[Circuit design text data]
══════════
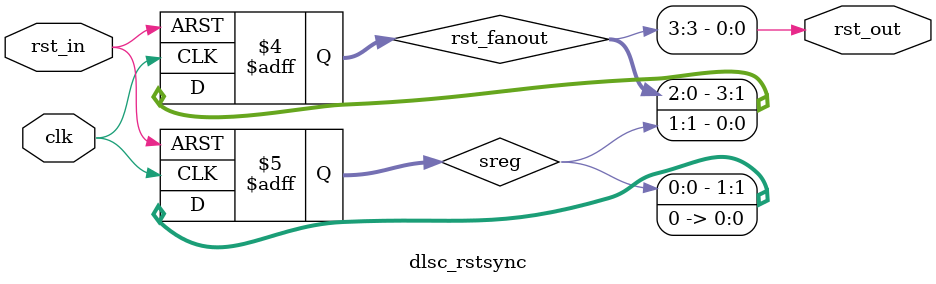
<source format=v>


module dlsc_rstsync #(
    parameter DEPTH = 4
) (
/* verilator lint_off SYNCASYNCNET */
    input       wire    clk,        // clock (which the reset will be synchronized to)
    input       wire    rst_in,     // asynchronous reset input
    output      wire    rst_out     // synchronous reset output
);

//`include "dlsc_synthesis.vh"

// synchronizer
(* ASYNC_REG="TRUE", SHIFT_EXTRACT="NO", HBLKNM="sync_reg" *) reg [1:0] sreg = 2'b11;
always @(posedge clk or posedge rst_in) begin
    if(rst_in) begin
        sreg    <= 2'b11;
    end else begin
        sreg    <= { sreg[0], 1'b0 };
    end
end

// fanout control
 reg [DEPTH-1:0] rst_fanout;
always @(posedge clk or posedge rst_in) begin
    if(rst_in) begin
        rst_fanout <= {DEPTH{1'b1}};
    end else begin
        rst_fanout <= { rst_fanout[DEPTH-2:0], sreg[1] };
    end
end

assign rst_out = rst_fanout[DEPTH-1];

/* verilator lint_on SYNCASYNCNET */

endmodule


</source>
══════════
Instructions for the task: All lines of the entries containing the string "DEPTH" must be shown in full.

Result for this task:
    parameter DEPTH = 4
 reg [DEPTH-1:0] rst_fanout;
        rst_fanout <= {DEPTH{1'b1}};
        rst_fanout <= { rst_fanout[DEPTH-2:0], sreg[1] };
assign rst_out = rst_fanout[DEPTH-1];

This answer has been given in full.